# Clairol Radiance & Colorgloss, anyone?



## Dreamergirl3 (Sep 27, 2007)

I've read a lot of good things about this hair dye (available at Sally Beauty) on MUA, and have decided I want to use it...but need the input from Specktra members! 

If anyone has used this dye, what did you think? Likes? Dislikes?

Also, if anyone could talk me through the mixing process as I've only used boxed dyes, never the kind that you get from Sally's. I read that quite a few people on MUA like to mix 1 part of the color to 1 part gloss, but they don't speak of the developer or the rest of the process...I'm nearly clueless!

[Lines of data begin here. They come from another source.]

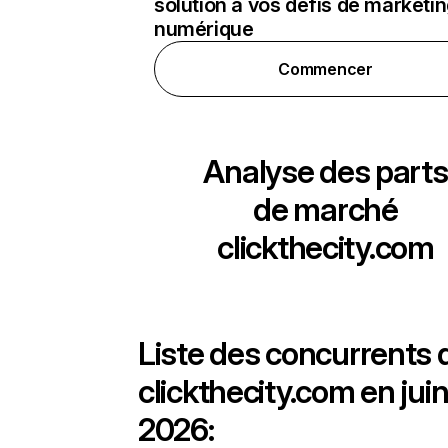
solution à vos défis de marketi
numérique
Commencer
Analyse des parts
de marché
clickthecity.com
Liste des concurrents 
clickthecity.com en jui
2026:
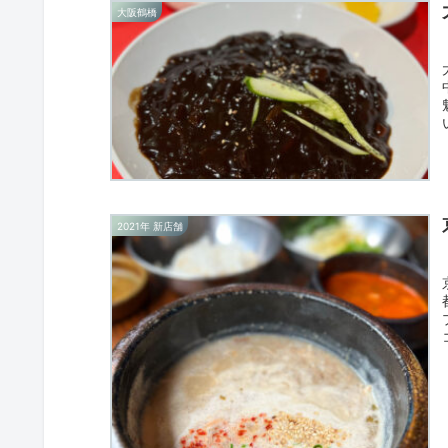
大阪鶴橋
2021年 新店舗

My hair is naturally a dark, espresso brown, but I dyed it last summer. I have about 5 inches of natural roots and the rest of my hair is about a shade lighter brown with brassy/red undertones. I want to dye it all back to nearly black.

any information would be appreciated!


----------



## vica (Oct 11, 2007)

ive used that product to tone my blonde and it works really really well..
i wouldnt recommend going black but maybe a dark dark brown because if you decided that you didnt like the black, the only way to lighten that  is to bleach the hair and black hair does not lift evenly.
you would have to buy the radiance color infuser to mix with it (its in a big bottle), not developer.. 
each tiny bottle of the color radiance tint is 2 oz. so if youre gonna mix 2 oz. tint and 2 oz. color infuser... if you have thick hair, buy 2 bottles and mix 4 oz. color radiance tint, and 4 oz. of the color infuser....
hth!


----------



## Dreamergirl3 (Oct 12, 2007)

thank you! I bought two 2 oz bottles of color ( I went with Light Natural Brown...i figure the worst it can do is give me no change, but like you said that's way better than having to get color correction!) and 8 oz of the infuser. just waiting to get my hair cut and then i'm dyin' it! thanks again


----------



## Dreamergirl3 (Oct 31, 2007)

**delete**


----------